++++ Given data ++++

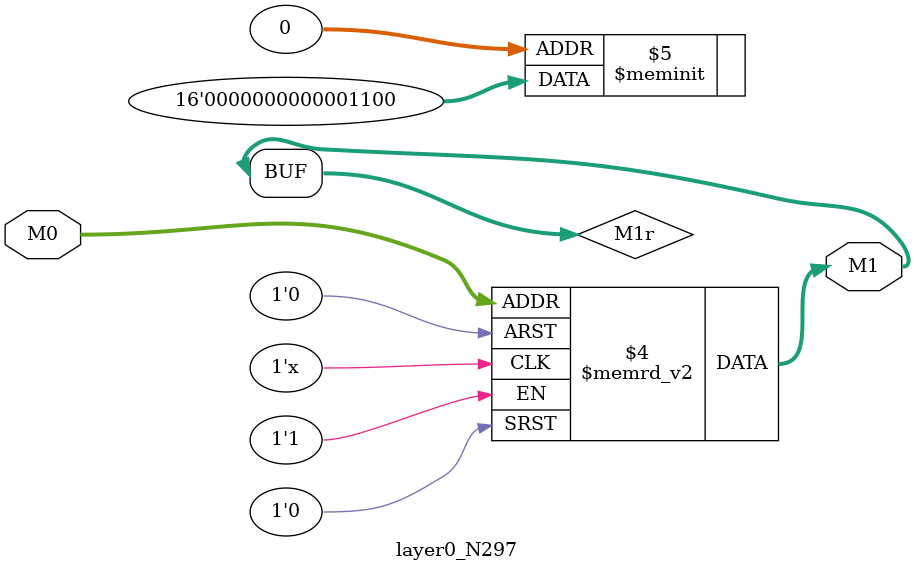
<source format=v>
module layer0_N297 ( input [2:0] M0, output [1:0] M1 );

	(*rom_style = "distributed" *) reg [1:0] M1r;
	assign M1 = M1r;
	always @ (M0) begin
		case (M0)
			3'b000: M1r = 2'b00;
			3'b100: M1r = 2'b00;
			3'b010: M1r = 2'b00;
			3'b110: M1r = 2'b00;
			3'b001: M1r = 2'b11;
			3'b101: M1r = 2'b00;
			3'b011: M1r = 2'b00;
			3'b111: M1r = 2'b00;

		endcase
	end
endmodule

</source>
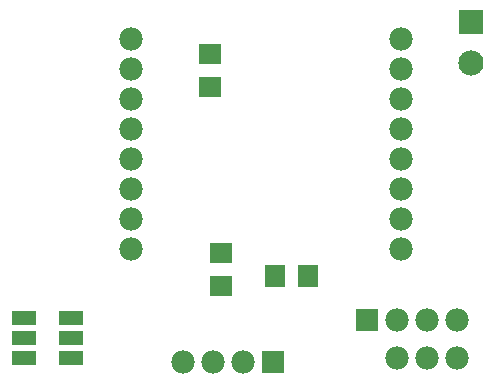
<source format=gbr>
G04 EAGLE Gerber X2 export*
%TF.Part,Single*%
%TF.FileFunction,Soldermask,Bot,1*%
%TF.FilePolarity,Negative*%
%TF.GenerationSoftware,Autodesk,EAGLE,8.6.0*%
%TF.CreationDate,2018-11-20T04:50:41Z*%
G75*
%MOMM*%
%FSLAX34Y34*%
%LPD*%
%AMOC8*
5,1,8,0,0,1.08239X$1,22.5*%
G01*
%ADD10R,1.981200X1.981200*%
%ADD11C,1.981200*%
%ADD12R,1.901600X1.701600*%
%ADD13R,1.701600X1.901600*%
%ADD14R,2.101600X1.201600*%
%ADD15R,2.133600X2.133600*%
%ADD16C,2.133600*%


D10*
X324358Y52832D03*
D11*
X349758Y52832D03*
X375158Y52832D03*
X400558Y52832D03*
D12*
X200711Y81758D03*
X200711Y109758D03*
D13*
X274909Y90373D03*
X246909Y90373D03*
D10*
X244856Y17018D03*
D11*
X219456Y17018D03*
X194056Y17018D03*
X168656Y17018D03*
D12*
X192024Y277906D03*
X192024Y249906D03*
D11*
X124714Y113030D03*
X124714Y138430D03*
X124714Y163830D03*
X124714Y189230D03*
X124714Y214630D03*
X124714Y240030D03*
X124714Y265430D03*
X124714Y290830D03*
X353314Y290830D03*
X353314Y265430D03*
X353314Y240030D03*
X353314Y214630D03*
X353314Y189230D03*
X353314Y163830D03*
X353314Y138430D03*
X353314Y113030D03*
D14*
X34356Y20338D03*
X34356Y37338D03*
X34356Y54338D03*
X74356Y54338D03*
X74356Y37338D03*
X74356Y20338D03*
D11*
X400558Y20574D03*
X375158Y20574D03*
X349758Y20574D03*
D15*
X412242Y305054D03*
D16*
X412242Y270054D03*
M02*

</source>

++++

Instructions for the task: Without the pictures, retype the whole of the material above exactly.

Task answer:
<source format=v>
module layer0_N297 ( input [2:0] M0, output [1:0] M1 );

	(*rom_style = "distributed" *) reg [1:0] M1r;
	assign M1 = M1r;
	always @ (M0) begin
		case (M0)
			3'b000: M1r = 2'b00;
			3'b100: M1r = 2'b00;
			3'b010: M1r = 2'b00;
			3'b110: M1r = 2'b00;
			3'b001: M1r = 2'b11;
			3'b101: M1r = 2'b00;
			3'b011: M1r = 2'b00;
			3'b111: M1r = 2'b00;

		endcase
	end
endmodule

</source>
<source format=gbr>
G04 EAGLE Gerber X2 export*
%TF.Part,Single*%
%TF.FileFunction,Soldermask,Bot,1*%
%TF.FilePolarity,Negative*%
%TF.GenerationSoftware,Autodesk,EAGLE,8.6.0*%
%TF.CreationDate,2018-11-20T04:50:41Z*%
G75*
%MOMM*%
%FSLAX34Y34*%
%LPD*%
%AMOC8*
5,1,8,0,0,1.08239X$1,22.5*%
G01*
%ADD10R,1.981200X1.981200*%
%ADD11C,1.981200*%
%ADD12R,1.901600X1.701600*%
%ADD13R,1.701600X1.901600*%
%ADD14R,2.101600X1.201600*%
%ADD15R,2.133600X2.133600*%
%ADD16C,2.133600*%


D10*
X324358Y52832D03*
D11*
X349758Y52832D03*
X375158Y52832D03*
X400558Y52832D03*
D12*
X200711Y81758D03*
X200711Y109758D03*
D13*
X274909Y90373D03*
X246909Y90373D03*
D10*
X244856Y17018D03*
D11*
X219456Y17018D03*
X194056Y17018D03*
X168656Y17018D03*
D12*
X192024Y277906D03*
X192024Y249906D03*
D11*
X124714Y113030D03*
X124714Y138430D03*
X124714Y163830D03*
X124714Y189230D03*
X124714Y214630D03*
X124714Y240030D03*
X124714Y265430D03*
X124714Y290830D03*
X353314Y290830D03*
X353314Y265430D03*
X353314Y240030D03*
X353314Y214630D03*
X353314Y189230D03*
X353314Y163830D03*
X353314Y138430D03*
X353314Y113030D03*
D14*
X34356Y20338D03*
X34356Y37338D03*
X34356Y54338D03*
X74356Y54338D03*
X74356Y37338D03*
X74356Y20338D03*
D11*
X400558Y20574D03*
X375158Y20574D03*
X349758Y20574D03*
D15*
X412242Y305054D03*
D16*
X412242Y270054D03*
M02*

</source>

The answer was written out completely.